Passive trace clustering methods such as [2,3,4,5] try to detect the similarity of traces recorded in event logs and then group the traces with similar structures into the same sub-log. For example, in [2], traces are expressed by profiles. Every profile is a set of items that characterise a trace in terms of a particular aspect. Five profiles, such like the case attributes profile and the event attributes profile, are introduced in [2]. The distance between any two traces is then measured by transforming the defined profiles into an aggregate vector. In [3], the authors pointed out that the feature sets based on repeated sub-sequences of traces are context-aware and able to exhibit some common functionality. The traces that have a lot of common features should be placed in the same cluster. In [4], an edit distance-based approach for trace clustering is proposed. The context-aware knowledge is integrated into the calculation procedure so that the calculated edit distance between any two traces becomes more accurate. In [5], sequence clustering technique is proposed, which learns a first-order Markov model for each cluster. A trace will be put into the cluster that is assigned the Markov model that is able to generate this trace with the highest probability. However, passive trace clustering methods suffer from the gap between the clustering bias and the model evaluation bias [6]. As a result, these techniques cannot ensure the accuracy of the sub-process models constructed from the resulting sub-logs.

Active trace clustering methods such as [6, 8,9,10] assume an integrated view on the clustering bias and the model evaluation bias. For example, ATC as presented in [6], directly optimises the accuracy of the sub-process models derived from sub-logs, similar to CTC proposed in this paper. However, as demonstrated in our experimental evaluation, the mechanism provided by ATC turns out to be not very stable. In contrast, CTC achieves the best results under a comprehensive assessment, when compared to existing active trace clustering methods.

7 Conclusions

In this paper, we proposed a new trace clustering technique named CTC to generate accurate and simple sub-process models. Our technique consists of two stages. In a first stage, it generates sub-process models while striving for an optimal average complexity of the resulting models. In a second stage, the accuracy of the resulting models is improved. Our experimental results demonstrated the effectiveness of our technique, also in comparison to six traditional trace clustering techniques.
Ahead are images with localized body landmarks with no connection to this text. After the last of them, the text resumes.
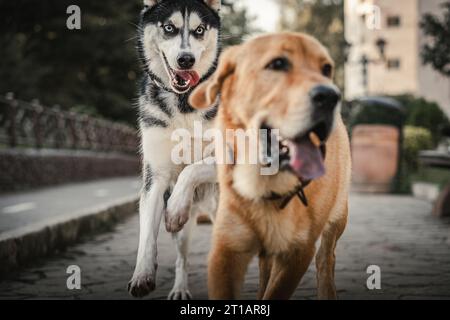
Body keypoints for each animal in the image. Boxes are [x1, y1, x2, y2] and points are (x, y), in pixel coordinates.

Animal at [190, 32, 352, 300]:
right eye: (278, 64)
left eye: (326, 69)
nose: (331, 96)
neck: (266, 183)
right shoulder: (227, 250)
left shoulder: (298, 253)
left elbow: (277, 289)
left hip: (337, 219)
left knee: (326, 258)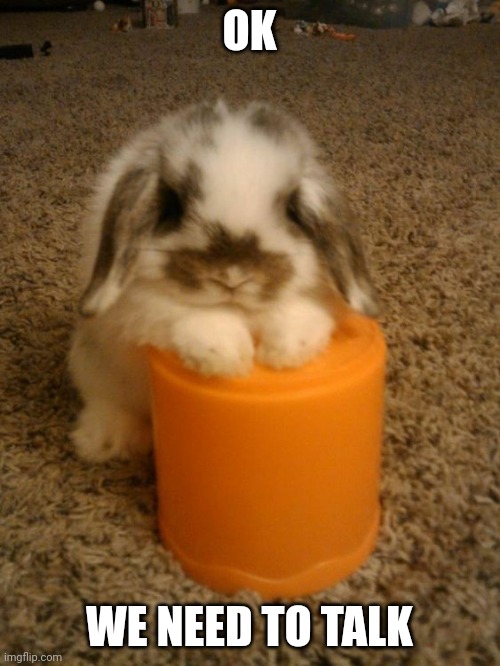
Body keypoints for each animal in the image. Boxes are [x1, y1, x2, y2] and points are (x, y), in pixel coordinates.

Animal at [68, 100, 379, 462]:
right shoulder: (138, 305)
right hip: (95, 367)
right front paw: (227, 359)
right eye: (173, 203)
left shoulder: (319, 299)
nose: (233, 276)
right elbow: (187, 312)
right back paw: (105, 440)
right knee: (109, 401)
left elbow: (296, 311)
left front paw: (285, 354)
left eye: (291, 207)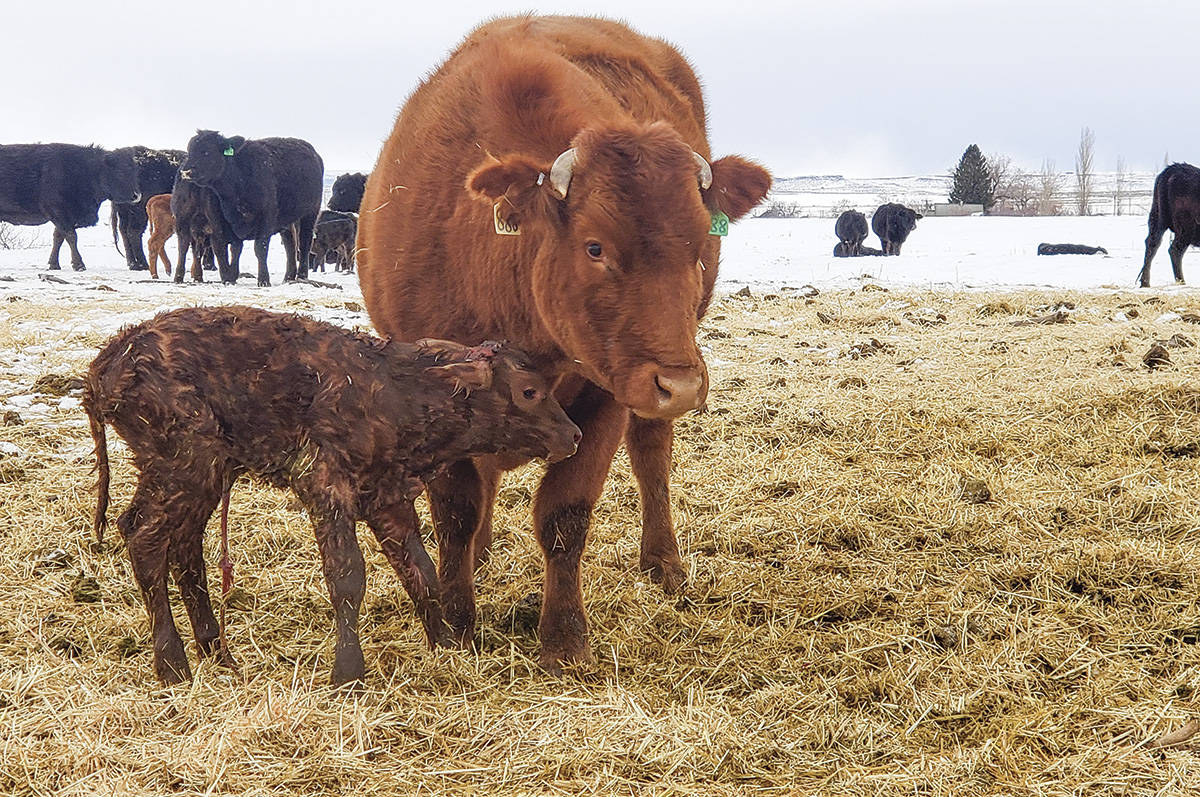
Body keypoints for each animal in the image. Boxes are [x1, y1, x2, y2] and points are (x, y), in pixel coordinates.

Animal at [0, 146, 140, 273]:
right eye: (120, 171)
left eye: (135, 171)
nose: (136, 195)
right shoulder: (58, 212)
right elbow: (71, 236)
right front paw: (79, 265)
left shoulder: (66, 218)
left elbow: (58, 237)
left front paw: (54, 265)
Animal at [82, 304, 578, 686]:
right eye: (530, 391)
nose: (573, 436)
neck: (399, 395)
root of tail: (106, 364)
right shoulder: (324, 482)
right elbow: (347, 575)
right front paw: (348, 671)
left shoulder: (388, 497)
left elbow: (421, 573)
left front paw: (444, 648)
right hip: (182, 464)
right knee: (145, 537)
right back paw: (172, 663)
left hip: (203, 473)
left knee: (184, 545)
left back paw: (216, 650)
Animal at [175, 132, 321, 288]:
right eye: (190, 150)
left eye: (206, 151)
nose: (185, 172)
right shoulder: (230, 221)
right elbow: (235, 248)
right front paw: (231, 276)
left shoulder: (266, 219)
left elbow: (260, 248)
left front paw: (263, 280)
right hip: (287, 218)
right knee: (290, 243)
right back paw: (288, 277)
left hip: (311, 212)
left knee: (305, 242)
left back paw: (302, 275)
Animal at [352, 14, 768, 672]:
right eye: (595, 246)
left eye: (702, 243)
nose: (680, 384)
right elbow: (456, 510)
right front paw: (456, 624)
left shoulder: (607, 394)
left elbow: (565, 514)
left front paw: (564, 638)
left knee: (652, 455)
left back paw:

In future work, we will focus on improving the performance of CTC by developing new methods to filter trivial trace behaviours found by CTC from real-life event logs. Also, techniques that help to explore the parameter spaces in the configuration of our technique (such as the minimum threshold to detect complexity-related significant behaviours or the minimum size per sub-log) will be explored. Furthermore, we plan to conduct further evaluation studies, validating our methods in additional application domains.